Let $F$ be analytic and injective on $B(0,1)$. Show that if $B(F(0), |F'(0)|)\subset F(B(0,1))$, then $F(z)= F(0) + F'(0)z$.
I have tried the following: Since $F$ is injective we know that $F'(0)\neq0$ so we can define
$$f(z)=\frac{F(z)-F(0)}{F'(0)}$$
which is still an analytic and injective function.
Then $f(0)=0$ and $f'(0)=1.$ I was able to show that then $B(0,1) \subseteq f(B(0,1))$, using the fact that $B(F(0), |F'(0)|)\subset F(B(0,1))$.
This means, that if we look at the inverse $f^{-1} \colon f(B(0,1)) \longrightarrow B(0,1)$ we can restrict the domain to $B(0,1)$ and look at $g(z)=f^{-1}|_{B(0,1)}$. Since $f$ is analytic and injective, $g$ is also analytic.
I then attempted to apply Schwarz lemma to $g$ but ran into 3 problems:
1) I don't see how I can show that $|g'(0)|=1$ or construct a function from $g$ that satisfies this. Without this I cannot apply Schwarz lemma.
2) Even if I could apply Schwarz lemma I would only get that $g(z)=exp(it)z$ for some real $t$. I would need to show that $t=0$ and I haven't been able to.
3) Even if this all worked out I would get that $F:F^{-1}(B(0,1)) \longrightarrow B(0,1)$ is defined by $F(z)= F(0) + F'(0)z$. But how could I extend this to the whole domain of $F$, that is to the whole unit disc?
So I think I have now worked things out so I am posting a summary as an answer:
1) As pointed out by Christian $g'(0)=1$ since from $f(g(z))=z$ we can deduce $g'(z)=\frac{1}{f'(g(z))}$.

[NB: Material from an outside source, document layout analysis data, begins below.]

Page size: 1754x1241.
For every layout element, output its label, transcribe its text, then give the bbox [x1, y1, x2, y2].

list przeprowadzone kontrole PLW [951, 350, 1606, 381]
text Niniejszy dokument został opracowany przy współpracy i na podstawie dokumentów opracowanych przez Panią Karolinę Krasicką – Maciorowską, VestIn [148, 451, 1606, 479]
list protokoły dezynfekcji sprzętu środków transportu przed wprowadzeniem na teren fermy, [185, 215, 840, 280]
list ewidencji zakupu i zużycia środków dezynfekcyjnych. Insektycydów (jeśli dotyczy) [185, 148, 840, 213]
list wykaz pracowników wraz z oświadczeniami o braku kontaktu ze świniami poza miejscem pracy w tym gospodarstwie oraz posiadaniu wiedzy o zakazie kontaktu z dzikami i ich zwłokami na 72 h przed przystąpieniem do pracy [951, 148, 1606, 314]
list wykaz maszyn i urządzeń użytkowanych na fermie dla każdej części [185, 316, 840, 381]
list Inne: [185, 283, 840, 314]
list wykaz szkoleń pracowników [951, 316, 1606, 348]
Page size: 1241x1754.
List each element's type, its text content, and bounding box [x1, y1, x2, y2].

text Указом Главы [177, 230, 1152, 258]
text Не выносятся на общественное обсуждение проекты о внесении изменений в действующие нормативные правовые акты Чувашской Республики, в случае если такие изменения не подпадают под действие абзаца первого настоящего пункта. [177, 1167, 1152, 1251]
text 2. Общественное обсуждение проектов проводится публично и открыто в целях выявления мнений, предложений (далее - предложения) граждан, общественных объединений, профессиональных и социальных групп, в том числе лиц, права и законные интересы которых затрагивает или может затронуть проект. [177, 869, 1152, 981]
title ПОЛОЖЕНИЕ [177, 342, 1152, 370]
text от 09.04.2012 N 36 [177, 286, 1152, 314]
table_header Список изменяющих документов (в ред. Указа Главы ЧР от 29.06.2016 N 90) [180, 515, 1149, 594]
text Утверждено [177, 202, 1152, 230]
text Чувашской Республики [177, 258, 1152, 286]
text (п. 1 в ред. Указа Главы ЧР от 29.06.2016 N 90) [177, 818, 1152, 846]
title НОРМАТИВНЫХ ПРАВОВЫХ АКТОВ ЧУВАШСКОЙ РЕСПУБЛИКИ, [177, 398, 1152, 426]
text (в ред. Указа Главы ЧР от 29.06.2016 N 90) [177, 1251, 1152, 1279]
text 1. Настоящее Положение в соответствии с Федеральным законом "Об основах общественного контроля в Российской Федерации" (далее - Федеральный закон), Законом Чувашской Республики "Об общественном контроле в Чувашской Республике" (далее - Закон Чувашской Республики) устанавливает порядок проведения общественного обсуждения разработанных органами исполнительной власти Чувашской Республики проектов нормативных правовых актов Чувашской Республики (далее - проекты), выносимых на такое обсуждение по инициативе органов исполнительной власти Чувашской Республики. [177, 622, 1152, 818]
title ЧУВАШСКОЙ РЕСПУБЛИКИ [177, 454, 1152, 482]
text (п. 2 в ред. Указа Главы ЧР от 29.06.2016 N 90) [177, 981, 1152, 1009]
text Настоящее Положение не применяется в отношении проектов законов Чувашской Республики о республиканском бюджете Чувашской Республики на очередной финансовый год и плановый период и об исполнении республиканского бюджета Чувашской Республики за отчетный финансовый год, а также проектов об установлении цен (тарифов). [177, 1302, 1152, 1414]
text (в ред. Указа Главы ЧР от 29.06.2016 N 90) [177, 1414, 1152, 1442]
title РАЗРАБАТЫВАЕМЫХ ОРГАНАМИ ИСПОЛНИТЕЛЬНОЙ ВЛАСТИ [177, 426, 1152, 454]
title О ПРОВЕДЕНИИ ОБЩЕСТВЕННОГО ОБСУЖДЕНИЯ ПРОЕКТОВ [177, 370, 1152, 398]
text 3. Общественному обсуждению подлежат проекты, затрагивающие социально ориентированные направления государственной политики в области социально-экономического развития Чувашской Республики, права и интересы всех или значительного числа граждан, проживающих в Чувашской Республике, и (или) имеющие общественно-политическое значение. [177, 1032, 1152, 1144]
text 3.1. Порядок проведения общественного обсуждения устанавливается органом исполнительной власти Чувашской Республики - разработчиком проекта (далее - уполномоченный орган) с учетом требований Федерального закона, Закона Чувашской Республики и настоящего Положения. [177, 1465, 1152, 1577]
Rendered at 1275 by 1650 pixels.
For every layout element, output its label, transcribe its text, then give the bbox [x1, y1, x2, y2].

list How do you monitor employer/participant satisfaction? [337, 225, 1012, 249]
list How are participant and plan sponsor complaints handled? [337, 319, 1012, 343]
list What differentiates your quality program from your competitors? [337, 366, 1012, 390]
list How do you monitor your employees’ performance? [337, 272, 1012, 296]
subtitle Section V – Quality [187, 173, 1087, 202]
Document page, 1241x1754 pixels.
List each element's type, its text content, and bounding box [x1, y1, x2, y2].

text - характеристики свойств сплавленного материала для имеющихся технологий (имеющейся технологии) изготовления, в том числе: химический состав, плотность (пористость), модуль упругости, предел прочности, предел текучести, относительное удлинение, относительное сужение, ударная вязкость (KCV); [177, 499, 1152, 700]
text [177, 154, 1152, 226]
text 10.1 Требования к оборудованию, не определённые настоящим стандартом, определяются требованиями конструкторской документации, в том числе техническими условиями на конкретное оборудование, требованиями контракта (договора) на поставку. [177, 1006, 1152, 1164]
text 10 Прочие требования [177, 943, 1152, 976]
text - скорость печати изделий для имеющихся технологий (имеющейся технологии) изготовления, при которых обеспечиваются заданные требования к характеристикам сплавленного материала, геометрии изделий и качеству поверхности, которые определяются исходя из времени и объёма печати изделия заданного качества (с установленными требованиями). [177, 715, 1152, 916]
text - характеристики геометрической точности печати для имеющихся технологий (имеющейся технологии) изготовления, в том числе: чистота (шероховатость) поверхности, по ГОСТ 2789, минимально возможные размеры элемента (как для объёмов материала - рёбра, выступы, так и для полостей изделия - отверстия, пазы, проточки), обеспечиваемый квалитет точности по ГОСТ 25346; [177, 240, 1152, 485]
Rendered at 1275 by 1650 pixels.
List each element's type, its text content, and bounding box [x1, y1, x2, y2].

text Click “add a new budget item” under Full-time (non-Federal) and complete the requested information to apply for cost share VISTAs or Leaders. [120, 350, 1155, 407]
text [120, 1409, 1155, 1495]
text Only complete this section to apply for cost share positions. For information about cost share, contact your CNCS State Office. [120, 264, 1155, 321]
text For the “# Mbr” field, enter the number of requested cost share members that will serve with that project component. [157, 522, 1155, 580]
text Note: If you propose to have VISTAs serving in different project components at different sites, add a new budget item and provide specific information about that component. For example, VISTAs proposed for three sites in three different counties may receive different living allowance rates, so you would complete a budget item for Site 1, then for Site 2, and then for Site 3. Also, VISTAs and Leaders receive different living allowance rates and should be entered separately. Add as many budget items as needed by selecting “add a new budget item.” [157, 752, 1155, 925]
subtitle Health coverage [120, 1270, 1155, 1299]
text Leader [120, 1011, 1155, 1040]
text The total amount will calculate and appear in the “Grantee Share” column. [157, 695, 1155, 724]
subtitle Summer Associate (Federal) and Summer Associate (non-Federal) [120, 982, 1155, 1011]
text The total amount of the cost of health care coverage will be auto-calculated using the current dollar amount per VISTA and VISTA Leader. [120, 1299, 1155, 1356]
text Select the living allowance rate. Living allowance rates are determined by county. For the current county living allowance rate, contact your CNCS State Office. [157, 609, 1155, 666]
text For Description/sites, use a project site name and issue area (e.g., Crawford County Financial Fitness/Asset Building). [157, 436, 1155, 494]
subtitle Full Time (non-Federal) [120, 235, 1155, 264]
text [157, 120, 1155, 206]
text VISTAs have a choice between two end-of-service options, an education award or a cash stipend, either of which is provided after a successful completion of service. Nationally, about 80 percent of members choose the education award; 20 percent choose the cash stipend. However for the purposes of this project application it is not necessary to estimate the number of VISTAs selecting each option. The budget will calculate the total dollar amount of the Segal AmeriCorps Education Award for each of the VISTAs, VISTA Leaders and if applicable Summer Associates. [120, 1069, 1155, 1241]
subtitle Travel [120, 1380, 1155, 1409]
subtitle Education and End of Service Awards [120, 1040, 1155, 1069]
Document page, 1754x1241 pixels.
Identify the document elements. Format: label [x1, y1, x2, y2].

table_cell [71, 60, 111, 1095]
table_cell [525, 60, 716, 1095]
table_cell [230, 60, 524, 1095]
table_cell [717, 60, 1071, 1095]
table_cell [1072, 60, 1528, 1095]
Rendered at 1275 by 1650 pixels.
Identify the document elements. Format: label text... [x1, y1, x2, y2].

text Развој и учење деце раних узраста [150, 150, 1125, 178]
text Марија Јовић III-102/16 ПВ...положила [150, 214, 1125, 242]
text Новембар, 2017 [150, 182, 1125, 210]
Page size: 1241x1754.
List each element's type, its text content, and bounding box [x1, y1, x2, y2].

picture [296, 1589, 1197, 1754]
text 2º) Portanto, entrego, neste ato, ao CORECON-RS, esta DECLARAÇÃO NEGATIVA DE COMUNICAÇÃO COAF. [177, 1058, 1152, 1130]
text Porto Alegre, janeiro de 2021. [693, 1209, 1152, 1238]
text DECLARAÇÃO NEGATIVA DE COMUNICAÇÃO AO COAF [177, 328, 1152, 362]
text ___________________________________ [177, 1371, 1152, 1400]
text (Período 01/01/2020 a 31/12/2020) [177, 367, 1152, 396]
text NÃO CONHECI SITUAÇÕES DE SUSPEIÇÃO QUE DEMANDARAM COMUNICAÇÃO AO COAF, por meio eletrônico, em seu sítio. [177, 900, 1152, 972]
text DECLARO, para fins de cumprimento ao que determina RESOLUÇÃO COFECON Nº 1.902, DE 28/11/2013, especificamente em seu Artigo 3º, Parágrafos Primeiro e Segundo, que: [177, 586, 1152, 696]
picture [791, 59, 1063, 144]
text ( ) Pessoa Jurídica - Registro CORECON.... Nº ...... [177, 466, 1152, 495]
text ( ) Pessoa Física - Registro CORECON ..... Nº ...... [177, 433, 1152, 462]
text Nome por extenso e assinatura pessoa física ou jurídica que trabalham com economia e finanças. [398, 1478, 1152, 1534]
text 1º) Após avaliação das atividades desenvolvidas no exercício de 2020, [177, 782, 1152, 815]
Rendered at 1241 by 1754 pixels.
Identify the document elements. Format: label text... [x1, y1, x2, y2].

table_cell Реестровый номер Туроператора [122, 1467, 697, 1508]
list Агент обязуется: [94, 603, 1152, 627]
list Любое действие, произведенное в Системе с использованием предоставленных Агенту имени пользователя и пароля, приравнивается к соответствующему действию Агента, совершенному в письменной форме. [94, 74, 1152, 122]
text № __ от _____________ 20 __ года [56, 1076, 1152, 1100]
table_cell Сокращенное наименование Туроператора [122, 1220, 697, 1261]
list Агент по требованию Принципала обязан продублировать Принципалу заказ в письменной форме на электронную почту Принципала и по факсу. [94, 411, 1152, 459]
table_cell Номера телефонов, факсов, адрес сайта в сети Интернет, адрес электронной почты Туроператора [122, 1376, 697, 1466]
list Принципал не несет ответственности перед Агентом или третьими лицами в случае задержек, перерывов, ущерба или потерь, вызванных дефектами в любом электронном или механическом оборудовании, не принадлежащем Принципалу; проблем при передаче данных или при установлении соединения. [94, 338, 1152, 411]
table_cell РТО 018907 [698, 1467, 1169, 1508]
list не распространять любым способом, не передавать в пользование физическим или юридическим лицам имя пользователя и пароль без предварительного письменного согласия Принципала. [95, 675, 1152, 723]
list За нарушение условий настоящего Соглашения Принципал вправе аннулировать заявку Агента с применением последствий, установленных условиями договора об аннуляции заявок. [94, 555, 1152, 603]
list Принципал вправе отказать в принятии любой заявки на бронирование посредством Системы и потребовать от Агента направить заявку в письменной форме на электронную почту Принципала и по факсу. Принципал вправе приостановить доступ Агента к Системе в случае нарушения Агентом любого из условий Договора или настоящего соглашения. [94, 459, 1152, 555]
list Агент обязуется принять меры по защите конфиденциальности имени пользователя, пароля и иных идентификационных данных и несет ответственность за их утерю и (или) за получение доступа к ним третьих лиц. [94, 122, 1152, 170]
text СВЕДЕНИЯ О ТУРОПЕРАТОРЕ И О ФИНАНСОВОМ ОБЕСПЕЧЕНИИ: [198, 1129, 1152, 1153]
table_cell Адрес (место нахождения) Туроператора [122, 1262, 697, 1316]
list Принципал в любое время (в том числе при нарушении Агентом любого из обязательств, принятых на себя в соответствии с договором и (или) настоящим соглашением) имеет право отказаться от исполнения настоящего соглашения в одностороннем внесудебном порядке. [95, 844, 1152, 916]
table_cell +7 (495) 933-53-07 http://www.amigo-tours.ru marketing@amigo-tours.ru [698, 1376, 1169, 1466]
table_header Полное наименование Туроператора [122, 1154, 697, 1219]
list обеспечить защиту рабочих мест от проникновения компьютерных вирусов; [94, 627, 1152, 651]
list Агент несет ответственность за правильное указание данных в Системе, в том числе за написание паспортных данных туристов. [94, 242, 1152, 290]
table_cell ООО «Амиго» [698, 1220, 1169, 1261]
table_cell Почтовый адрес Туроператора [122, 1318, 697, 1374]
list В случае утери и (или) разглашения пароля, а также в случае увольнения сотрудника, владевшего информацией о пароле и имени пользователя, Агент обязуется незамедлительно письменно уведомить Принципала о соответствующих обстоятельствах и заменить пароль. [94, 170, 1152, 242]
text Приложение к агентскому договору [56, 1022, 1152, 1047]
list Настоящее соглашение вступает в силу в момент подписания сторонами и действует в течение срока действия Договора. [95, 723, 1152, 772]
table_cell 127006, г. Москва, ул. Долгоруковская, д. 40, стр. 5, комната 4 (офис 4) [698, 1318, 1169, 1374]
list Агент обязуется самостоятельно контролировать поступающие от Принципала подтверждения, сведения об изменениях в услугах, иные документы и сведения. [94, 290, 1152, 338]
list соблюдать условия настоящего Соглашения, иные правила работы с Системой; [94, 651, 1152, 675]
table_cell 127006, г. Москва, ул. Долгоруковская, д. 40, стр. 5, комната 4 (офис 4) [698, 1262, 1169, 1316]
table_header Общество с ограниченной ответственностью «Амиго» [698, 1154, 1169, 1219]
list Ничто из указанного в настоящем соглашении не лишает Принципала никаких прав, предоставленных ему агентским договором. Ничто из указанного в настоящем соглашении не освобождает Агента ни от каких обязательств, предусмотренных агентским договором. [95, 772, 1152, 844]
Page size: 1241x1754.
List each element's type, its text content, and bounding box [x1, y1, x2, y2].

2) If we have $g(z)=exp(it)z$, then $g'(z)=exp(it)$ for all $z$ and from point 1) we get that $t=2\pi k$ for an integer $k$ and so $g(z)=z.$
3) Define $H(z)=F(z)-F(0)-F'(0)z$. Then H is analytic on $B(0,1)$. Since $H(F^{-1}(B(0,1))=0$ we have that there is a non-isolated zero on $B(0,1)$ and by the Identity Theorem $H(Z)=0$ on $B(0,1)$.
The result follows.